**Selected extract**
+ + +

Making backups in the cloud with restic
I broke my iPhone recently, and the worst thing is that there were around 60GB of photos and videos inside… But, lucky me, I did a complete backup of it a month ago. You might ask: “Why don’t you just upload your photos to iCloud? It’s cheap, simple, and you get all of yout photos everywhere: on your mac, etc.”. Yeah, it’s good, simple and works well, until it doesn’t. I had to recreate my whole iCloud Photo library twice, just because it stopped syncing data with no reason. And it happenned long time ago, when I just had around 20GB of data. Imagine recreating the library with 60GB of data…
And it’s not only about photos. I need to backup different kind of data. Books, configs, notes. And for safety and privacy reasons it must be encrypted.
Another thing is flexibility. Yes, you have to spend more time configuring stuff. But you can do whatever you want. You aren’t limited by some closed API (I mean iCloud), for example. I personally prefer working on linux, so iCloud isn’t really an option for me. Since it’s not cross-platform.
Research
There’s a simple rule to keep your data safe: 3-2-1 backup rule. It says that you have to keep 3 copies of your data, 2 of them on a separate devices and 1 offsite. In my case, I’ve setup a samba share on my server, which I copy to an external HDD periodically and sync it to a cloud storage.
First two parts of this setup are out of scope of this post (I may write about it later). So let’s talk about the latter. This is what I want to have:
- Deduplicate data, so each snapshot doesn’t contain same data twice
- Store snapshots encrypted
- Run backups automatically
There’re a couple of cli apps that can do it. I’ve found the most details about duplicity, but the thing is that isn’t actively maintaned anymore, sometimes break the snapshots so you have to start over. And then I found out about restic. It’s actively maintaned, written in go (so it’s portable: the only thing you need is a binary), can handle lots of data (some people on reddit did backups of terrabytes of data with it). Also it does deduplication, encrypts your data and supports a couple of cloud providers out of the box.
Then I tried to find a cloud provider to keep my data at. Dropbox looks nice, but I don’t really need 1TB now. AWS is fucking expensive. Soo, meet Backblaze B2. Their pricing page has comparisons with the other cloud providers: AWS, Google Cloud.

+ + +

**Provided records**
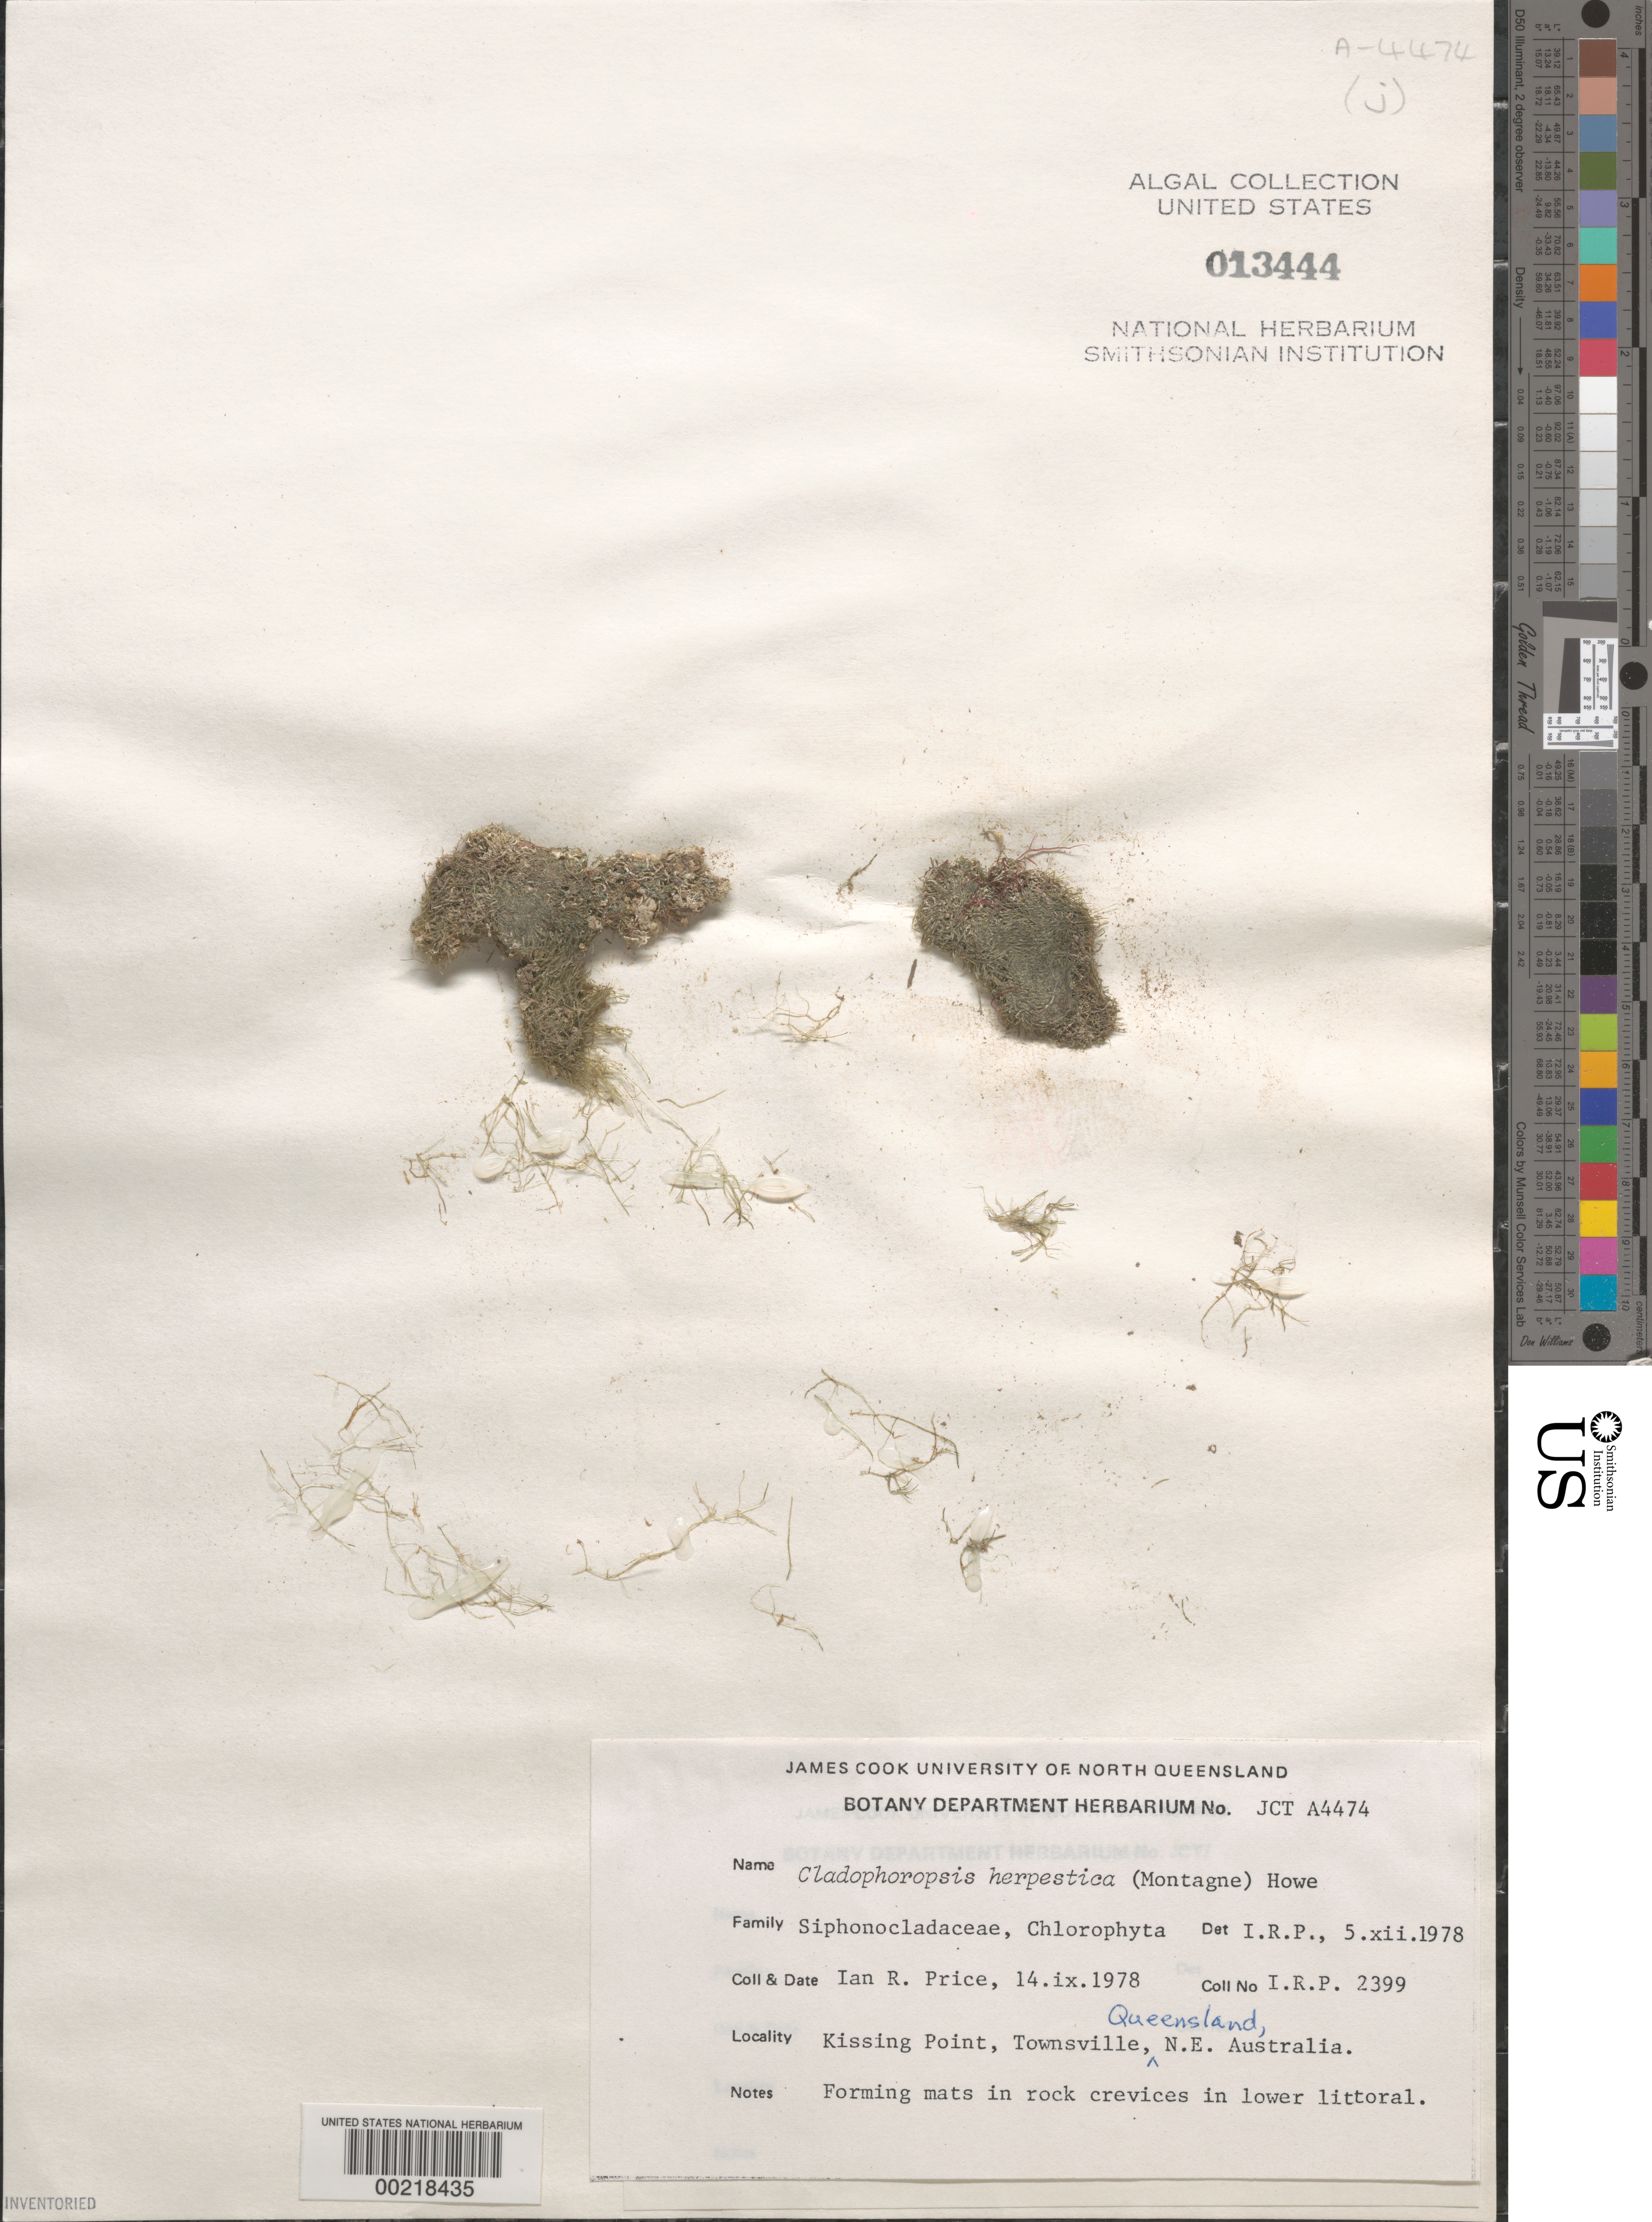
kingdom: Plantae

+ + +

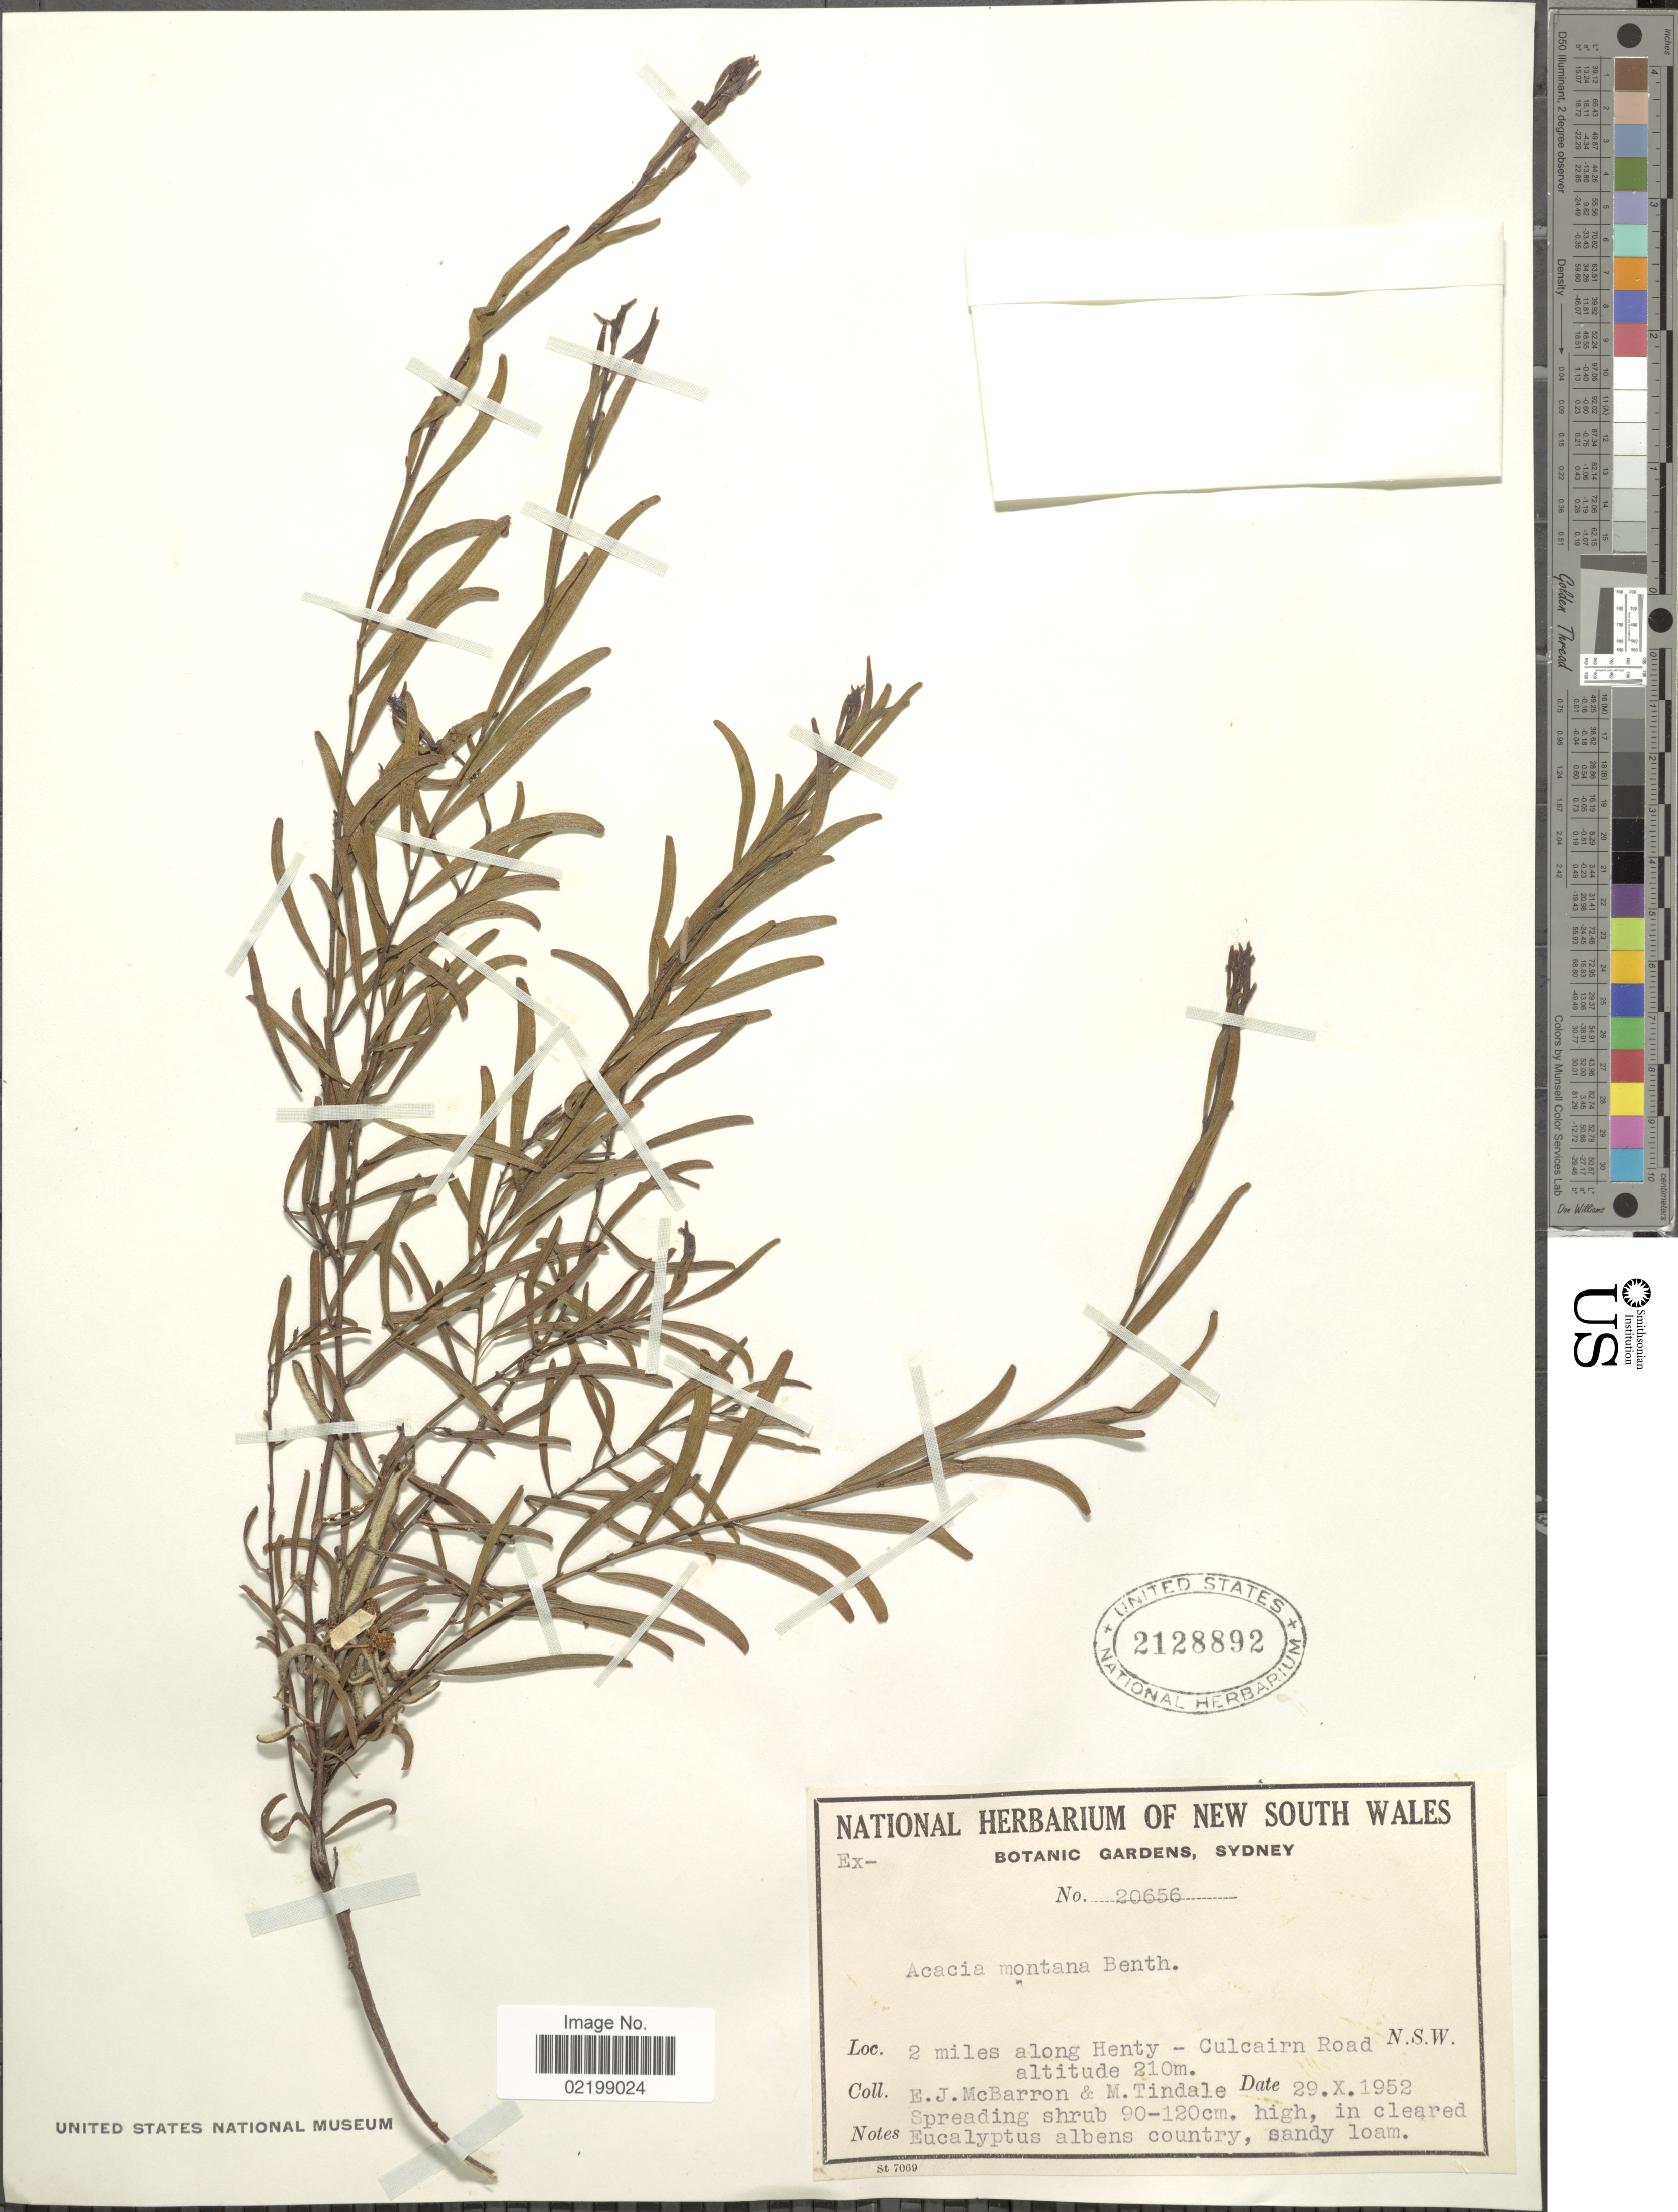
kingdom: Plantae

+ + +

**To-do list**
• A. Quote the restic backup post between "Another thing is" and "a cloud storage.", inclusive.
• B. In the restic backup post, which cloud storage provider is chosen?

**Answers**
• A.
Another thing is flexibility. Yes, you have to spend more time configuring stuff. But you can do whatever you want. You aren’t limited by some closed API (I mean iCloud), for example. I personally prefer working on linux, so iCloud isn’t really an option for me. Since it’s not cross-platform.
Research
There’s a simple rule to keep your data safe: 3-2-1 backup rule. It says that you have to keep 3 copies of your data, 2 of them on a separate devices and 1 offsite. In my case, I’ve setup a samba share on my server, which I copy to an external HDD periodically and sync it to a cloud storage.

• B. Backblaze B2.